The rank of a matrix is the largest number of linearly independent rows/columns of the matrix. The rank is not only defined for square matrices.
The rank of a matrix can also be defined as the largest order of any non-zero minor in the matrix.
Let the matrix be rectangular and have size $N \times M$. Note that if the matrix is square and its determinant is non-zero, then the rank is $N$ ($=M$); otherwise it will be less. Generally, the rank of a matrix does not exceed $\min (N, M)$.
Algorithm
You can search for the rank using Gaussian elimination. We will perform the same operations as when solving the system or finding its determinant. But if at any step in the $i$-th column there are no rows with an non-empty entry among those that we didn’t selected already, then we skip this step.

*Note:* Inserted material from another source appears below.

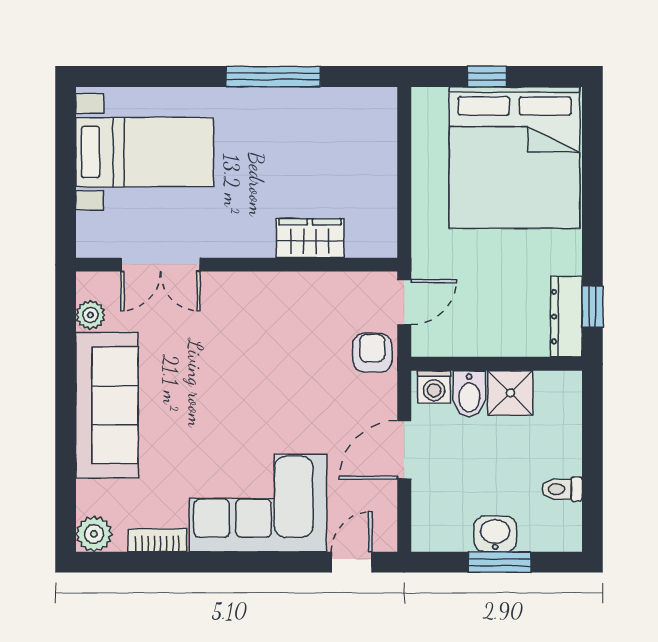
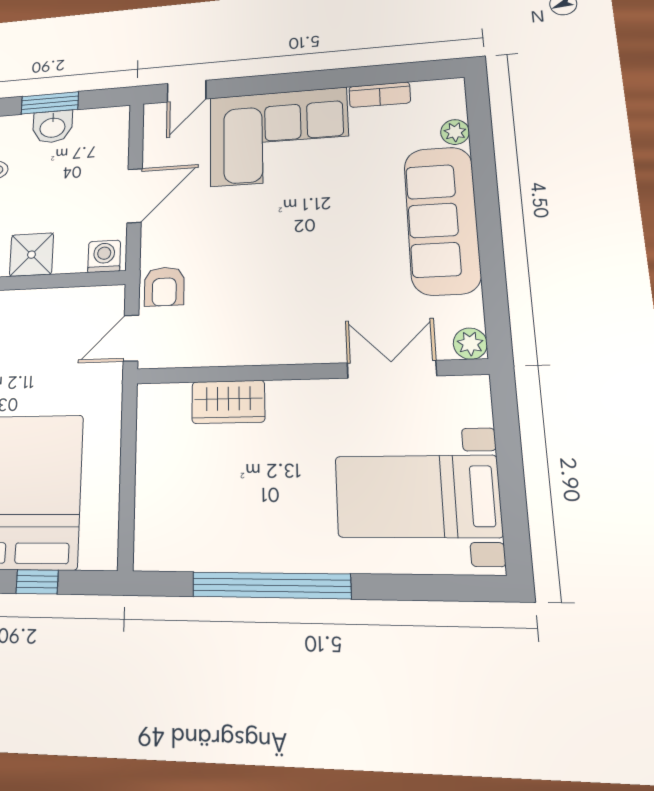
window: (273, 77) -> (271, 585), width x1.46
plant: (90, 315) -> (470, 344), moved
bidet: (469, 394) -> (70, 252), removed
plant: (94, 534) -> (455, 132), moved, width x0.73, depth x0.73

Otherwise, if we have found a row with a non-zero element in the $i$-th column during the $i$-th step, then we mark this row as a selected one, increase the rank by one (initially the rank is set equal to $0$), and perform the usual operations of taking this row away from the rest.
Complexity
This algorithm runs in $\mathcal{O}(n^3)$.
Implementation
const double EPS = 1E-9;
int compute_rank(vector<vector<double>> A) {
int n = A.size();
int m = A[0].size();
int rank = 0;
vector<bool> row_selected(n, false);
for (int i = 0; i < m; ++i) {
int j;
for (j = 0; j < n; ++j) {
if (!row_selected[j] && abs(A[j][i]) > EPS)
break;
}
if (j != n) {
++rank;
row_selected[j] = true;
for (int p = i + 1; p < m; ++p)
A[j][p] /= A[j][i];
for (int k = 0; k < n; ++k) {
if (k != j && abs(A[k][i]) > EPS) {
for (int p = i + 1; p < m; ++p)
A[k][p] -= A[j][p] * A[k][i];
}
}
}
}
return rank;
}